U dient ingelogd te zijn om favorieten te kunnen toevoegen aan Mijn Jure
U kunt zich hier gratis registreren
Datum uitspraak:
Datum publicatie:
Rechtsgebied:
Zaaknummer:
Soort procedure:
Zittingsplaats:

Inhoudsindicatie:

Executie-kort geding (executoriale verkoop van woonschip). Beroep op gezag van gewijsde. Bij notaris gedeponeerd bedrag terecht niet door schuldeiser bij berekening betrokken.

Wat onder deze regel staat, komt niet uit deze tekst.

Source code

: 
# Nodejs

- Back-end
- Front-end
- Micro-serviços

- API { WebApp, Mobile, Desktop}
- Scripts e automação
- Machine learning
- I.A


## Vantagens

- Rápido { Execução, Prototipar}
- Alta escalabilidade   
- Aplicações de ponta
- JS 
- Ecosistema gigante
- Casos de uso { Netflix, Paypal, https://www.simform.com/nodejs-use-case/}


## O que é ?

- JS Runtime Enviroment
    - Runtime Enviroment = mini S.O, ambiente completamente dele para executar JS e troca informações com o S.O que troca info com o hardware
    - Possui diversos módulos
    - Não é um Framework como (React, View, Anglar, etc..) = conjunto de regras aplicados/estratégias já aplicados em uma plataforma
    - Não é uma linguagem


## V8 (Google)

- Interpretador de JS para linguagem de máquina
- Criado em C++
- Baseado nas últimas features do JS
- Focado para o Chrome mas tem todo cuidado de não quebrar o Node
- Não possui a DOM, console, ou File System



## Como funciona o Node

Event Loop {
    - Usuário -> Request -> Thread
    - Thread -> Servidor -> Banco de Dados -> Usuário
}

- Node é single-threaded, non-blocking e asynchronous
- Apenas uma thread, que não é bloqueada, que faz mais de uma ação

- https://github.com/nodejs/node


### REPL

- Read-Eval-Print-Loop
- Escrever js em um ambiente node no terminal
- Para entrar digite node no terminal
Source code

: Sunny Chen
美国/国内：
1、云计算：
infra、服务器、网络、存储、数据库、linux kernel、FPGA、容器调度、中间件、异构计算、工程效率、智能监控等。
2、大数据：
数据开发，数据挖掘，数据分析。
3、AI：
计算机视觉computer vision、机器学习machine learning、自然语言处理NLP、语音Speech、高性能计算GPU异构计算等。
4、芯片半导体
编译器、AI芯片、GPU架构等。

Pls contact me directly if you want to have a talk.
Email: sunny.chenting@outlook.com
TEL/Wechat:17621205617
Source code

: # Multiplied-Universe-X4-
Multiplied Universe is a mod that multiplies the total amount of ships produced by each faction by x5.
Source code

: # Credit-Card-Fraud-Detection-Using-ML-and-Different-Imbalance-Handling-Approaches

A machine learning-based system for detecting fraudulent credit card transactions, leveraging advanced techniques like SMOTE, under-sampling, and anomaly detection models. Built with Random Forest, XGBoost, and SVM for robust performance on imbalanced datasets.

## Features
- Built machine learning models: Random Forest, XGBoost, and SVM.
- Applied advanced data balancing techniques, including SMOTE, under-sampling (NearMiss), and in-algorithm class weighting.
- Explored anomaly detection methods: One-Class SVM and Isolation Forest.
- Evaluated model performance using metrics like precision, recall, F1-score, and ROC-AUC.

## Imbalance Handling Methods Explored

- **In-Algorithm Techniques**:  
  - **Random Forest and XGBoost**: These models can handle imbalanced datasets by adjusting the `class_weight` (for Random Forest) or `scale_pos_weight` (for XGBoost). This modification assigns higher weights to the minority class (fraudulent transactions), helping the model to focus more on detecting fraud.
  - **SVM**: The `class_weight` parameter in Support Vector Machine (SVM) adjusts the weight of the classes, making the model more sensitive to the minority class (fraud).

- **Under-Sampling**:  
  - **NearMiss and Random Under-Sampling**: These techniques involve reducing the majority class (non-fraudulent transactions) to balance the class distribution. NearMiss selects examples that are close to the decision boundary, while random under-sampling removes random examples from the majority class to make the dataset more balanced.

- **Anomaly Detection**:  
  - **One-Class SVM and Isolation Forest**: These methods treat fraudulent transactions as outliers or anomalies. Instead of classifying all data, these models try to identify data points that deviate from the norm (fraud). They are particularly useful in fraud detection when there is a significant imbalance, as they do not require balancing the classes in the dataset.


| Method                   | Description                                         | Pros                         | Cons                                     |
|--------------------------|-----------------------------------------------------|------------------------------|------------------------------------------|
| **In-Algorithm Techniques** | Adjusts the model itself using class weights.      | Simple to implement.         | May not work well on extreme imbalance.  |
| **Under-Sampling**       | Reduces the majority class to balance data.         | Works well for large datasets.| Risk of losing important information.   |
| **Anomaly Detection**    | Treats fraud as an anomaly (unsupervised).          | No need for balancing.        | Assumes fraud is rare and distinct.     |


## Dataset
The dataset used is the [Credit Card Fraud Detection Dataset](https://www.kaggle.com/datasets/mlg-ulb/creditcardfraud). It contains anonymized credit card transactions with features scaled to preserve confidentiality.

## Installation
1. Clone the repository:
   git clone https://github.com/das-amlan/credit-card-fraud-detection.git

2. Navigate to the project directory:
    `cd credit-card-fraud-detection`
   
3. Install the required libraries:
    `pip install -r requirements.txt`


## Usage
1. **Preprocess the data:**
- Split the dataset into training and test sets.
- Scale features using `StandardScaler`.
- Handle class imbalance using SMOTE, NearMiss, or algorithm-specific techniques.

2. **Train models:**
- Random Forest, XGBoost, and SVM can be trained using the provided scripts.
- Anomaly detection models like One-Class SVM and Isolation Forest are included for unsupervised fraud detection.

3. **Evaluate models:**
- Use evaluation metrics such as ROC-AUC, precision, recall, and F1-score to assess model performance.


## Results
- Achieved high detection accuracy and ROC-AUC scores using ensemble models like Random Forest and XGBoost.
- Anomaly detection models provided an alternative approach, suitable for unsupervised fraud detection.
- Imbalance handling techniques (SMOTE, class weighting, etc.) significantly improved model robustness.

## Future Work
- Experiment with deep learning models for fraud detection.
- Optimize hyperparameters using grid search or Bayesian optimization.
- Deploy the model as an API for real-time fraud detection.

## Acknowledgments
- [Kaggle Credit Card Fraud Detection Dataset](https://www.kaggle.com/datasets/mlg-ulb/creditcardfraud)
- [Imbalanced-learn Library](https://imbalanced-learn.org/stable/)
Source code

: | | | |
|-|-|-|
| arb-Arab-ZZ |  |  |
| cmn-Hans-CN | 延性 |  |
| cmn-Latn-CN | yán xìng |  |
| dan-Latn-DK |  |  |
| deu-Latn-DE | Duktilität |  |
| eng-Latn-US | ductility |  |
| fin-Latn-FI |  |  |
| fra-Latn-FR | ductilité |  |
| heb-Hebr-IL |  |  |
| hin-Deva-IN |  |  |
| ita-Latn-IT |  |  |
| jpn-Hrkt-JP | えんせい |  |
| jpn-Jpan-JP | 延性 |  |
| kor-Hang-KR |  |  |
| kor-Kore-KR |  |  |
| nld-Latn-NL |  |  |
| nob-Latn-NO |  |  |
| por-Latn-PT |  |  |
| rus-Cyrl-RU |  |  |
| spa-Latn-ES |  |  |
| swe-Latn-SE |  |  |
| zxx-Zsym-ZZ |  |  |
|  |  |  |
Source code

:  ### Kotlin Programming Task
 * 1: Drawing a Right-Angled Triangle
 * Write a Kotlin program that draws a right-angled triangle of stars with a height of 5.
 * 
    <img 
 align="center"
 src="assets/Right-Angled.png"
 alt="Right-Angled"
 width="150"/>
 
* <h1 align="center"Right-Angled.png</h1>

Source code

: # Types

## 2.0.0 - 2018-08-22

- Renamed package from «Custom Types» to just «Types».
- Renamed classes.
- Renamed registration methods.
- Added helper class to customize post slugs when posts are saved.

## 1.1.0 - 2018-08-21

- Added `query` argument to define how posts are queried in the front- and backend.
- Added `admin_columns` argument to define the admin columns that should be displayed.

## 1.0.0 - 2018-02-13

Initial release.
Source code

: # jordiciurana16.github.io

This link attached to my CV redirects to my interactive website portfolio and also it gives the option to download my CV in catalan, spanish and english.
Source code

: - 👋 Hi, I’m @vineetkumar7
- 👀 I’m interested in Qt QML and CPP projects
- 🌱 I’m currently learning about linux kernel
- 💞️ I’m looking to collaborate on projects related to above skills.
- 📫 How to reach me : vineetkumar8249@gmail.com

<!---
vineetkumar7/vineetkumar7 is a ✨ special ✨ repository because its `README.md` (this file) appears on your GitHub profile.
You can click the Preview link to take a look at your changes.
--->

Toerekening door schuldeiser van namens schuldenaar gedane betalingen.

Gepubliceerde uitspraken in deze zaak:

Uitspraak



GERECHTSHOF AMSTERDAM

afdeling civiel recht en belastingrecht, team I

zaaknummer : 200.175.735/01 SKG

zaak- en rolnummer rechtbank Noord-Holland : C/15/228376/KG ZA 15-475

arrest van de meervoudige burgerlijke kamer van 22 december 2015

inzake

[appellant] ,

wonend te [a] ,

appellant,

advocaat: mr. E.S. Florijn te Vught,

tegen

1 ANTONIUS BEHEER B.V.,

gevestigd te Rotterdam,

2. [geïntimeerde sub 2] ,

wonend te [b] ,

geïntimeerden,

advocaat: mr. E. den Hartog te Capelle aan den IJssel.

1 Het geding in hoger beroep

Partijen worden hierna [appellant] , Antonius Beheer en [geïntimeerde sub 2] genoemd. Antonius Beheer en [geïntimeerde sub 2] zullen tezamen als Antonius Beheer c.s. worden aangeduid.

[appellant] is bij dagvaarding van 19 augustus 2015 in hoger beroep gekomen van het vonnis van de voorzieningenrechter in de rechtbank Noord-Holland, locatie Haarlem (verder: de voorzieningenrechter), van 17 augustus 2015, in kort geding onder bovenvermeld zaak- en rolnummer gewezen tussen [appellant] als eiser en Antonius Beheer c.s. als gedaagden. De dagvaarding bevat de grieven.

Nadat [appellant] overeenkomstig de appeldagvaarding en onder overlegging van een productie van grieven had gediend, hebben Antonius Beheer c.s. een memorie van antwoord, met producties, genomen.

Ten slotte is arrest gevraagd.

[appellant] heeft geconcludeerd dat het hof bij uitvoerbaar bij voorraad verklaard arrest het bestreden vonnis zal vernietigen en, kort gezegd, zijn vordering alsnog zal toewijzen, met beslissing over de proceskosten.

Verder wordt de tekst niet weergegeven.